Colonial Williamsburg

The story of Colonial Williamsburg sits in sharp contrast with the recent rash of political antics set off like so much political gunpowder by some of our country’s most immature, power-hungry demagogues.

In Texas, the governor closed down commercial trade at the Mexican border- snarling up 2.4 billion dollars of the Texas economy. Florida’s most powerful citizen decided to teach the state’s largest private employer a lesson about criticizing his anti-gay legislative agenda. He signed legislation removing Disney World’s ability to govern, collect taxes, and develop infrastructure for their theme parks. Expensive costs likely to be leveraged onto local Floridians. Meanwhile, Georgia’s 14th congressional district is currently using the 14th Amendment to deliberate on whether its representative engaged in insurrection.

Shocking as this raw, misuse of political power is, it’s happened before. And it usually backfires. History, once again, is repeating itself. 

DeSantis, Abbott, and Greene could have taken their lessons from as far back as 1775, when Lord Dunmore, a royalist representative of King George, reigned as governor of the Province of Virginia.

Thomas Jefferson Authoring the Declaration of Independence

In 1775, political temperatures ran high. On April 21st, fearing a rebellion of his Virginia colonists, Lord Dunmore secretly removed the state’s cache of gunpowder from a storage magazine in the capital of Williamsburg. Virginians were mad. They believed the gunpowder belonged to them and essential to their protection. Bad timing. Two days before the heist, the Battles of Lexington and Concord took place in Massachusetts, and the governor’s move effectively kickstarted the start of the Revolutionary War in Virginia.

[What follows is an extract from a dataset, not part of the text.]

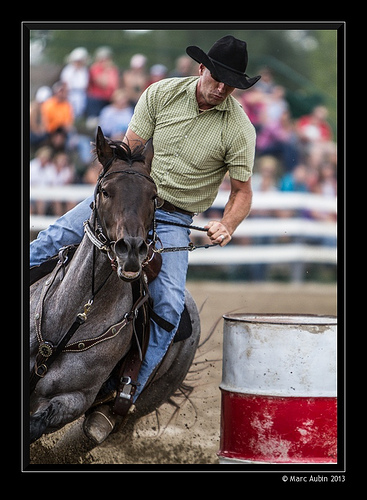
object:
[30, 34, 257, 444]
man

Dunmore was forced to flee the capital. He retreated to Norfolk to form an army. The casualties at the battles of Lexington and Concorde left him with no access to British troops, and he was forced to raise soldiers without the aid of the British crown. Desperate, he declared that he would free any enslaved male Virginians of the age of 18 or older- if they joined the Ethiopian Regiment.

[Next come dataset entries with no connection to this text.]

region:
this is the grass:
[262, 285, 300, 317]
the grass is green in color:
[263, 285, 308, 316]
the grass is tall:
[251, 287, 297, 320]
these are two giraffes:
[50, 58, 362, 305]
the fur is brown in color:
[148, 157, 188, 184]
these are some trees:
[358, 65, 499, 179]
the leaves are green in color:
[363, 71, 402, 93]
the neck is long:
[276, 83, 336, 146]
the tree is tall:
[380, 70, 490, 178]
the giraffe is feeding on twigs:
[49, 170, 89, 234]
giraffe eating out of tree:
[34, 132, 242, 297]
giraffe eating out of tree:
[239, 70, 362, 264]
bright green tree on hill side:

The Ethiopian Regiment; Liberty to Slaves

While freeing slaves was a brilliant idea, this plan didn’t include women and children. It offered conditional freedom to some single men, but endangered the lives of other enslaved family members. Dunmore wasn’t a humanitarian, he was an opportunist.

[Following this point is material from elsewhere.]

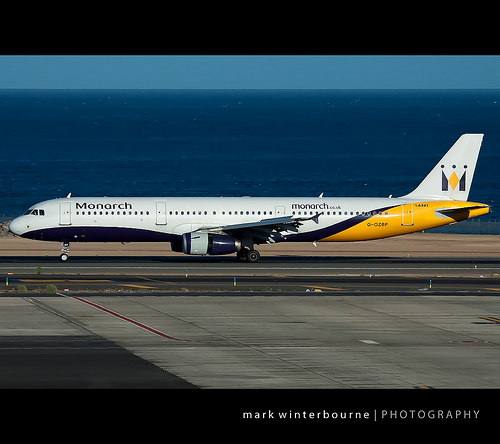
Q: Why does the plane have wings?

Like some of our politicians of today, he was only interested in retaining power, and his strategy included trying to divide people to do it.

Since 40% of the Virginia population were slaves, and most commerce relied on slave labor, the strategy was designed to divide the rebel colonists against each other, and give the English royalists the military edge.

In the end only about 1100 African slaves signed on, most of them perishing during their service to the king.

For 247 years we’ve been slogging through this messy business of democracy. We still have a long way to go to get things right. But the revolution started because we didn’t like power-hungry politicians trying to control us, divide us, or try to tell us what to do.


The difference between Lord Dunmore and our modern day politicians- is that now we have a democracy. We elect our public servants. It might be time to remind them that they work for us, our Constitution, and our democracy, not their own personal, political gain.